There are a number of essential sites to visit for Andy Goldsworthy's art in America: (1) the slate mounds in Washington's National Gallery of Art; (2) Garden of Stones in New York's Museum of Jewish Heritage; (3) the cracked stones at the de Young Museum in San Francisco; (4) the Storm King Wall in New York; and (5) Three Cairns in Des Moines, Iowa.
Fully illustrated, including images of the American landscape, and Goldsworthy's contemporaries.
Includes photographs taken by the author of Andy Goldsworthy's works in America, including in Washington, DC, San Francisco, New York State and Iowa.
Bibliography and notes.
WILLIAM MALPAS has written books on Richard Long and land art, as well as three books on Andy Goldsworthy, including the forthcoming Andy Goldsworthy In America. Malpas's books on Richard Long and Andy Goldsworthy are the only full-length studies of these artists available.
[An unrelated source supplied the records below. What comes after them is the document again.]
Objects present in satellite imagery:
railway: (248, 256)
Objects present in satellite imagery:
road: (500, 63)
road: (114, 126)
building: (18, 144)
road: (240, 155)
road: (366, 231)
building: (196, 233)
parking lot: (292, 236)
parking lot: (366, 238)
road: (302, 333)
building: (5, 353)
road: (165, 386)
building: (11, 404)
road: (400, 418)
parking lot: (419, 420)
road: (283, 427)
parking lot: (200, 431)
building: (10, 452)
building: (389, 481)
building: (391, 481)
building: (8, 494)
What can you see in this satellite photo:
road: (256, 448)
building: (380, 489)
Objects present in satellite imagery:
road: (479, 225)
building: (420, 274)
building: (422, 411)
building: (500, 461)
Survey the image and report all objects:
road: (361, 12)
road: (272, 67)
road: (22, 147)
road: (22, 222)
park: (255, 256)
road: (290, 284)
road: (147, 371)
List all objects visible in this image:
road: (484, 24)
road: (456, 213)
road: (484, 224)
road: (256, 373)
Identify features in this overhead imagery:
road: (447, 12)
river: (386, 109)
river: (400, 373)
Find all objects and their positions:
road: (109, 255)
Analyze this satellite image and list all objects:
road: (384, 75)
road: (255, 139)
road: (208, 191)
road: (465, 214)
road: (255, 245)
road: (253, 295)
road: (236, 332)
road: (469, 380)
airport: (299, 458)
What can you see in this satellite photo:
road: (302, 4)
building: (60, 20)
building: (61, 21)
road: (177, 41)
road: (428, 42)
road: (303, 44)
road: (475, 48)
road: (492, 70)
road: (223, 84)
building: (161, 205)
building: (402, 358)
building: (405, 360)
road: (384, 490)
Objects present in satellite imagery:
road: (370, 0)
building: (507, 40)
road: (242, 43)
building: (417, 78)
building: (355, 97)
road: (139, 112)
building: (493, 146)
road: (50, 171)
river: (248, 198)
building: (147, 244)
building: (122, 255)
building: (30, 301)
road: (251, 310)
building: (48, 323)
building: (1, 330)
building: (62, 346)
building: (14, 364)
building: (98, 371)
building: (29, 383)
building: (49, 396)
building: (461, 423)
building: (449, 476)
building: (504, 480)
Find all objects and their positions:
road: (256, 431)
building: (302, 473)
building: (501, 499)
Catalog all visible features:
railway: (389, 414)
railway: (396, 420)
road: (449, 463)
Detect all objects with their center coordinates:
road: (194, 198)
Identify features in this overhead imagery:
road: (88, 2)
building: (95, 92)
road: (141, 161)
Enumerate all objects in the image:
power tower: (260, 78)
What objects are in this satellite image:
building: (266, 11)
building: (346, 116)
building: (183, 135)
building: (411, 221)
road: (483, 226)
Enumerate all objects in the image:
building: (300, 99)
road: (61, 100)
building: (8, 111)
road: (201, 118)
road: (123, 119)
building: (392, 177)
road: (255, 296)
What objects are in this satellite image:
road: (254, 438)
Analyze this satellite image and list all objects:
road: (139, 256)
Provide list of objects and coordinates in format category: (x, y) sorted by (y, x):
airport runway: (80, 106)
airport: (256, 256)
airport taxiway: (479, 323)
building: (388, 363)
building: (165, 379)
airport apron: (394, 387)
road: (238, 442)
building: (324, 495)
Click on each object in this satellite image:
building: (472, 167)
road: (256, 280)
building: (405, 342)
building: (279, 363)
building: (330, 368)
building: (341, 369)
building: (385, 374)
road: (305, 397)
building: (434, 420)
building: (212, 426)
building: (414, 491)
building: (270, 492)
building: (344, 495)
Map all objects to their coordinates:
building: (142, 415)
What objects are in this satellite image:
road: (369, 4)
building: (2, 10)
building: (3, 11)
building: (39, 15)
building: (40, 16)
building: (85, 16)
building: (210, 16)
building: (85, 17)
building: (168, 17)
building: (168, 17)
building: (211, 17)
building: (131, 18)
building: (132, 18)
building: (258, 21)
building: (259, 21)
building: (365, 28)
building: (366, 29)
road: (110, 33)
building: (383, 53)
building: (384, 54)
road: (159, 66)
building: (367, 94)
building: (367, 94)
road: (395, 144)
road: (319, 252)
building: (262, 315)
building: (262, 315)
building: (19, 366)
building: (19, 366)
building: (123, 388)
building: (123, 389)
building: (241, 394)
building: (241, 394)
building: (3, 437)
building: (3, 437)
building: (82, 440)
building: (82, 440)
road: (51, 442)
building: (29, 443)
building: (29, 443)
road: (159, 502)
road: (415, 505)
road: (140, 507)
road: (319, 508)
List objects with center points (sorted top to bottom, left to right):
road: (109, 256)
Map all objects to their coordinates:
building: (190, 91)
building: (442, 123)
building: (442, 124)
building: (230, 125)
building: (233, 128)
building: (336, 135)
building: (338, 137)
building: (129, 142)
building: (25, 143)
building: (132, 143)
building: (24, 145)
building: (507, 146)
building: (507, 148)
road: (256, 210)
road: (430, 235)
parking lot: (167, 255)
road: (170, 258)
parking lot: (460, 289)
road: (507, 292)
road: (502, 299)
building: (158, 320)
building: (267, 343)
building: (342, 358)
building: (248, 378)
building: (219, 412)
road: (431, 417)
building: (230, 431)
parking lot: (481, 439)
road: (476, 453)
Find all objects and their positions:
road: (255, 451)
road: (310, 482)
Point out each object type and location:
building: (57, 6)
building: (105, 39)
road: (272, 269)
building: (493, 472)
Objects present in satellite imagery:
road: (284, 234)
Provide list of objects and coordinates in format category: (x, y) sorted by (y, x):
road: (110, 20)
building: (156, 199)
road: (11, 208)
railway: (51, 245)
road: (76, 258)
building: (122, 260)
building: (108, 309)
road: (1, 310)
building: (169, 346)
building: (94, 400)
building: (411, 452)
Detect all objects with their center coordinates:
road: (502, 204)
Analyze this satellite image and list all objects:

Andy Goldsworthy works with the natural world, and within nature. He uses natural materials in natural shapes and forms set in natural contexts. Goldsworthy takes his cue from nature: as Jan Dibbets put it in 1969: 'I realized that if you want to use nature, you have to derive the appropriate structure from nature too'. Nature may be the starting-point but, as we'll see, the end-point - art - is entirely cultural and not something you'll ever find in the natural world.
Andy Goldsworthy seems to be a particularly gentle and sensitive artist, compared to many sculptors and land artists: he stitches together leaves to form lines (which're often placed in water, or over branches), or makes circular slabs of snow, or entwines twigs in an arc. He creates a delicate spiral of chestnut leaves, called Autumn Horn (1986); he pins bright yellow dandelions on willowherb stalks in a circle, on bluebells (1987); he makes lines and cairns of pebbles; a horizontal line of red sumach leaves was pinned to a willow (at Storm King in 1998); he rubs red stones to stain rockpools; he pins leaves to tree trunks; he fashions a zigzag line of hogweed stalks along a fallen elm tree (2002); he makes hollow, circular structures, recalling igloos, from slate, leaves, driftwood and bracken; he creates long wavy ridges in Arizonan and Australian desert sand; he throws sand and sticks in the air and photographs the moment.